There’s a deeply antigovernment streak to the politics of “The 5th Wave,” which imagines a world in which an alien race takes over the planet and starts eradicating the human species in a series of waves that destroy infrastructure, environment and health. The panicked surviving humans band together in the woods until their children are rounded up by the army for “protection.”
Cassie escapes the collection and ends up alone in the woods with only a few guns for her comfort. She sets out to find her little brother, Sam, ostensibly to return his stuffed bear.
Perhaps the reason why some of the themes and imagery hit a bit too close is the way the film creates a recognizable world. In young adult hits of the same genre, such as “The Hunger Games,” “Divergent” or “The Maze Runner,” the metaphor has a bit more freedom because the worlds in which they take place are visually fantastical, and therefore removed from our reality. Everything in the “The 5th Wave” feels, or at least looks, real.

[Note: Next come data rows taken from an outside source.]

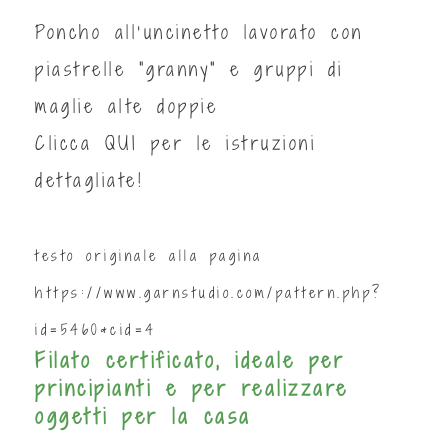
Poncho all’uncinetto lavorato con
piastrelle “granny" e gruppi di
maglie alte doppie
Clicca
QUI
per le istruzioni
dettagliate!
testo originale alla pagina
https://www.garnstudio.com/pattern.php?
id=5460&cid=4
Filato certificato, ideale per
principianti e per realizzare
oggetti per la casa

There’s your to-be-expected love triangle, with hunky loner lumberjack Evan Walker (Alex Roe) positioned against high school crush Ben Parish (Nick Robinson). Unfortunately, the execution of said triangle is generically laughable.
Not only does Cassie have a voice-over to explain things, but characters dump information in rapid fire speeches filled with revelations of machinations that they’ve put together awfully quickly. The twists and turns of the plot are telegraphed from miles away, so there’s not an ounce of suspense. The filmmaking itself (The 5th Wave was directed by J Blakeson) is aesthetically pleasing enough, and the story clips along at a fair pace.
Maria Bello relishes a chance to chew scenery as one of the manipulative Army sergeants, while Liev Schreiber phones it in for a paycheck as the colonel. On the surface, “The 5th Wave” is mindlessly silly enough, but has a weirdly virulent pro-gun, libertarian streak just under the surface.